Among the entries that follow, count the lines that contain the word "linecap" and say how many there are, writing nothing else.

--------------------

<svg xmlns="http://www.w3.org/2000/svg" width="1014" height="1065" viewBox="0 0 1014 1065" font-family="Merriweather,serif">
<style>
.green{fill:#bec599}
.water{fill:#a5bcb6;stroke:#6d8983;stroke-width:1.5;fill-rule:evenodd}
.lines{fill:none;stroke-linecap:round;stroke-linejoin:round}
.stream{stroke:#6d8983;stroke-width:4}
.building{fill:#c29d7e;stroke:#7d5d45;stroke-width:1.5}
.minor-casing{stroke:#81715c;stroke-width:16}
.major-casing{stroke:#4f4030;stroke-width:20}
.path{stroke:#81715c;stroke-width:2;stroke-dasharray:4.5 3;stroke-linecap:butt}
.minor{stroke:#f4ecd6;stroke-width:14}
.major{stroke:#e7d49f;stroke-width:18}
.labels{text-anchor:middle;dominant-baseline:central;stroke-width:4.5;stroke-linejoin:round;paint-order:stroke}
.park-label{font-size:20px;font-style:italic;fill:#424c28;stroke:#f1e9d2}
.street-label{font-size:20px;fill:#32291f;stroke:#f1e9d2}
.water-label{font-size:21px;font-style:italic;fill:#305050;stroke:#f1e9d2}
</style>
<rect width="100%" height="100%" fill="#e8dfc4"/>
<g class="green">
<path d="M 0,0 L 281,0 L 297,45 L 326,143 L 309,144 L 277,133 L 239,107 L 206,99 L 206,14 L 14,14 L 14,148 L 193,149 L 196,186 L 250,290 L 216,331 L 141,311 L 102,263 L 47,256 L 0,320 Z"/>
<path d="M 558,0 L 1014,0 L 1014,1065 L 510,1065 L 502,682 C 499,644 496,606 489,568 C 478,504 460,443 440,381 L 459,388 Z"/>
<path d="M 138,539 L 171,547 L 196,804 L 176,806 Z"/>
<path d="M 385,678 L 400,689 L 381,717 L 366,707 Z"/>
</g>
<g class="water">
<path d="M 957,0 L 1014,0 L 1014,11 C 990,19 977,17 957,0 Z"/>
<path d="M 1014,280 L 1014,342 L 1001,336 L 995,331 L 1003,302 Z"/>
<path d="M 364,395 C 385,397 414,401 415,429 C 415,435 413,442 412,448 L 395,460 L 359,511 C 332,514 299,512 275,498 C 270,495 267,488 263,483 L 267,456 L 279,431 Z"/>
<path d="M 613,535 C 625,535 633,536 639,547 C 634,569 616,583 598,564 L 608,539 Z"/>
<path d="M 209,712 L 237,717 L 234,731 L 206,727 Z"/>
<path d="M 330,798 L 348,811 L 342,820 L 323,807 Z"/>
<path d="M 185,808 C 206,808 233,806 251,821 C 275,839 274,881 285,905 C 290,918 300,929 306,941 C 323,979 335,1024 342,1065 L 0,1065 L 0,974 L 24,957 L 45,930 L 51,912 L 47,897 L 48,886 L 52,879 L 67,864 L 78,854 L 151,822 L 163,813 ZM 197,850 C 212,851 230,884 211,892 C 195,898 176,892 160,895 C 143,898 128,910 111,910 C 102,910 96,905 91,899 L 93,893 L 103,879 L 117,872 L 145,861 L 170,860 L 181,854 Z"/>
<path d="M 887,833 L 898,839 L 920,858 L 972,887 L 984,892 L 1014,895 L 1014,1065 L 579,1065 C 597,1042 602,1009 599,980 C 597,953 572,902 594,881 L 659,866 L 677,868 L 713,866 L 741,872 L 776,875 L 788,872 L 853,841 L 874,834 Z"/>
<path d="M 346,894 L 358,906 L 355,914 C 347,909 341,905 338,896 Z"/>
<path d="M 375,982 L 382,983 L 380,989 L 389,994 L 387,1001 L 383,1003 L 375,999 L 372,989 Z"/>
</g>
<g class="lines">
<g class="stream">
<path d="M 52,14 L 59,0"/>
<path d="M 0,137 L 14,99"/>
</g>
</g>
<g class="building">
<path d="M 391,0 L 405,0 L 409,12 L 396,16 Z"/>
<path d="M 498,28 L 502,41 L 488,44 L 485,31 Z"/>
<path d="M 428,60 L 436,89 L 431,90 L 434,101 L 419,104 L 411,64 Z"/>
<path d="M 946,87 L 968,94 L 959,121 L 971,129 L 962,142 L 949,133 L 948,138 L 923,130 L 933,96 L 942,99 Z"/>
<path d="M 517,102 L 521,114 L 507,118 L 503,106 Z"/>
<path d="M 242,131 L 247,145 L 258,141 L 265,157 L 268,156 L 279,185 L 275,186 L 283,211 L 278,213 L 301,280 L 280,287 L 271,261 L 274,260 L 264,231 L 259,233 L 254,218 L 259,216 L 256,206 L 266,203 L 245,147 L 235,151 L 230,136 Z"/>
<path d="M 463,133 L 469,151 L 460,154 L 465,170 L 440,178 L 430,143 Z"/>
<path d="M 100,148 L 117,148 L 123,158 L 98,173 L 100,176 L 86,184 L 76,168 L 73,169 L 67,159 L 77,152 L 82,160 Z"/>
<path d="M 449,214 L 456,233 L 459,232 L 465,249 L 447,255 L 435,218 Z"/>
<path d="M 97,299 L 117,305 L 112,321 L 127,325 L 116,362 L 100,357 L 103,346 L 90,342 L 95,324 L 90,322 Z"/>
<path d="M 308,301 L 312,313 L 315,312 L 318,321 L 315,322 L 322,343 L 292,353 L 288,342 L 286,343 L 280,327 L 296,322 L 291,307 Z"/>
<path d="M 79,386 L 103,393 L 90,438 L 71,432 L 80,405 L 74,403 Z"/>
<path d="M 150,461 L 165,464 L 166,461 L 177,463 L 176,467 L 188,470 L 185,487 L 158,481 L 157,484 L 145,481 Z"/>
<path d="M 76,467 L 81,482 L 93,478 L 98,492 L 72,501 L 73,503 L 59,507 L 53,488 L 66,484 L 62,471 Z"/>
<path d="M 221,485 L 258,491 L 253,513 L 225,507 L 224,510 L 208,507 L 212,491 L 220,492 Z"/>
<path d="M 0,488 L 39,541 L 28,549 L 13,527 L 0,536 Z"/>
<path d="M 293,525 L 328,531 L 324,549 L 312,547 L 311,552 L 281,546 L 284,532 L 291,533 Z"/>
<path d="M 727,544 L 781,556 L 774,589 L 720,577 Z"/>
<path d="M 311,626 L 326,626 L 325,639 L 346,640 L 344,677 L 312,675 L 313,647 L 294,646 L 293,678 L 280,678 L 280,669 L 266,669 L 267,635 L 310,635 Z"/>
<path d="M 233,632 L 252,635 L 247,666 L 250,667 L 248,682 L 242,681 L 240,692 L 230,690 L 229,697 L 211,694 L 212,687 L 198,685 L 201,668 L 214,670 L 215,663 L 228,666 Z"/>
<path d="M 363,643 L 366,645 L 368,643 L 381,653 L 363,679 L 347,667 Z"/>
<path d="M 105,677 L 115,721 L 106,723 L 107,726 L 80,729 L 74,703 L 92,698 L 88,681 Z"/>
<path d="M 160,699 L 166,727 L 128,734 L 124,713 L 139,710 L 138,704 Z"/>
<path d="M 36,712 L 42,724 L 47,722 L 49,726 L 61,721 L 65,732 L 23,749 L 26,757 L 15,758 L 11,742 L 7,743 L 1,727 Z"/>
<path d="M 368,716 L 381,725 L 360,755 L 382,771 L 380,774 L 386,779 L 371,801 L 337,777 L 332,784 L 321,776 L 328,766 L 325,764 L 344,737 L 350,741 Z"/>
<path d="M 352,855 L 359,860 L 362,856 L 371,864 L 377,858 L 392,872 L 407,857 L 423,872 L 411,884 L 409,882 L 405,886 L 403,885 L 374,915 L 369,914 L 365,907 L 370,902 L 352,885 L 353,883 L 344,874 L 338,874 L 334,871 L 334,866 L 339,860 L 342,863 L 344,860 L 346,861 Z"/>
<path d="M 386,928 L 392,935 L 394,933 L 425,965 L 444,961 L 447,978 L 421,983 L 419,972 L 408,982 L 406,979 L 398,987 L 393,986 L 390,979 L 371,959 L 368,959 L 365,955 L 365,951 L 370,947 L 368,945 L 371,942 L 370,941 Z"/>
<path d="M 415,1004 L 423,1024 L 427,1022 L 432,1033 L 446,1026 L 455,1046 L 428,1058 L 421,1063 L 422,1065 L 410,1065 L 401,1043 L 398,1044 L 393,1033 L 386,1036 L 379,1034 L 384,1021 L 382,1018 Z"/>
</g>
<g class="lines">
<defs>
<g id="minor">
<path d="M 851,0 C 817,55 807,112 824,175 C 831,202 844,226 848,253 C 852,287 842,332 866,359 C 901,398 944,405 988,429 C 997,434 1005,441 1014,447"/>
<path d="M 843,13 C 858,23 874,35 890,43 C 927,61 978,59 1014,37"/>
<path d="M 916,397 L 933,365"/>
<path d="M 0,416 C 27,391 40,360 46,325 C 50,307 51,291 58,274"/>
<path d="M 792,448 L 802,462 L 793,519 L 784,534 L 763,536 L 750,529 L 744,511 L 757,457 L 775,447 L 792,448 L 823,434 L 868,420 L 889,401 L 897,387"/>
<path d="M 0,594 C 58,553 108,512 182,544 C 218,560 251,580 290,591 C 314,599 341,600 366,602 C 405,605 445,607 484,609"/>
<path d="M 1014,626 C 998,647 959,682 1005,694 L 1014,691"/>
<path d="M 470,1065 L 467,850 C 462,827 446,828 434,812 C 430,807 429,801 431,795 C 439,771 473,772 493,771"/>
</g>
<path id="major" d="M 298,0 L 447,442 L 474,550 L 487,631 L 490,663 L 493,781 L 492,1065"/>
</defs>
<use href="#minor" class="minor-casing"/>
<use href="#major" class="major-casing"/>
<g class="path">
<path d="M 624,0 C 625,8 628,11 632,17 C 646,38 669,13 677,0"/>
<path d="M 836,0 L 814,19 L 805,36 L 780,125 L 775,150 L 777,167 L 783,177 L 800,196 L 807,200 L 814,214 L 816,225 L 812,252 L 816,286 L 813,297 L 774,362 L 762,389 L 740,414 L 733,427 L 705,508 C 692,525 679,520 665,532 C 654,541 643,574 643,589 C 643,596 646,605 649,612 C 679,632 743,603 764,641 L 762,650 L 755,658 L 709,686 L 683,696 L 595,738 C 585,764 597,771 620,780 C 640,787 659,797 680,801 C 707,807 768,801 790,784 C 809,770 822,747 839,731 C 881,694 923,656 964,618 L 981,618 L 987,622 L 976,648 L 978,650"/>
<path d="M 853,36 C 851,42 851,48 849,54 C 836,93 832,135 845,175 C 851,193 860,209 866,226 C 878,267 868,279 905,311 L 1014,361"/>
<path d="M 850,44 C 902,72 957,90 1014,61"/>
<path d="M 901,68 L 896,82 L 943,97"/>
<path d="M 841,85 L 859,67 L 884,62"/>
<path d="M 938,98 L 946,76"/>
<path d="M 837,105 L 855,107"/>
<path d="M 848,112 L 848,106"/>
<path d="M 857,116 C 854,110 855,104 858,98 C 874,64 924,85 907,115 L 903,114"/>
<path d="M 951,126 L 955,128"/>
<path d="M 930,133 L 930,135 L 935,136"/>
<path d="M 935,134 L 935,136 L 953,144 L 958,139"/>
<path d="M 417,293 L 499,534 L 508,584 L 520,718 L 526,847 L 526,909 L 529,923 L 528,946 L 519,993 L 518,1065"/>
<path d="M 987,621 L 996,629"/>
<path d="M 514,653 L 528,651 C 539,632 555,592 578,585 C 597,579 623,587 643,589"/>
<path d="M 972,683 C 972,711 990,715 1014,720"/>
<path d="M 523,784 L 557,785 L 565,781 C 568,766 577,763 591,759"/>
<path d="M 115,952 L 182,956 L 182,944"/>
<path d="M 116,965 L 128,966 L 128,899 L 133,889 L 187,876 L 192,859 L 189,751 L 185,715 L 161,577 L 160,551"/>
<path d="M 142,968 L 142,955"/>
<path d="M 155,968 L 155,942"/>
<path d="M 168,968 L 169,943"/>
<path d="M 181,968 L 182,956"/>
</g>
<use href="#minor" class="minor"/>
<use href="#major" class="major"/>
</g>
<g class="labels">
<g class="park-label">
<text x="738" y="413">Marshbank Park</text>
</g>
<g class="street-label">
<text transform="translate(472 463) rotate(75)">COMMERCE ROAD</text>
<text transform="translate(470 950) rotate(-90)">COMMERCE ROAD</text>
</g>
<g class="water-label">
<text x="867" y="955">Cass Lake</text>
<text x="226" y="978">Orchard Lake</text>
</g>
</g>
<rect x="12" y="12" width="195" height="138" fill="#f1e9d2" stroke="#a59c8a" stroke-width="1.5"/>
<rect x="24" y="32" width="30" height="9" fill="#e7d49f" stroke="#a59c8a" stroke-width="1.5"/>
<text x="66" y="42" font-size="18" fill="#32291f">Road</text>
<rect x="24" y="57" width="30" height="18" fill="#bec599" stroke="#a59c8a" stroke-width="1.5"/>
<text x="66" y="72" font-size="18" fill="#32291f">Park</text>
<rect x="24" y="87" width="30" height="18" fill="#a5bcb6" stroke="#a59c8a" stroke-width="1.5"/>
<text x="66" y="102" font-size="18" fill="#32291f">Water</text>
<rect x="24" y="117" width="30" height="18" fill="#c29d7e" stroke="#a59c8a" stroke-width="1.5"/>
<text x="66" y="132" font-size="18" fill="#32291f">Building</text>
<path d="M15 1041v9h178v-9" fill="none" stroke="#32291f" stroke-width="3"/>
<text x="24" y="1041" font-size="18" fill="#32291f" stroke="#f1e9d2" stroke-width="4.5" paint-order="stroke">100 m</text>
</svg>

--------------------

Result below: 2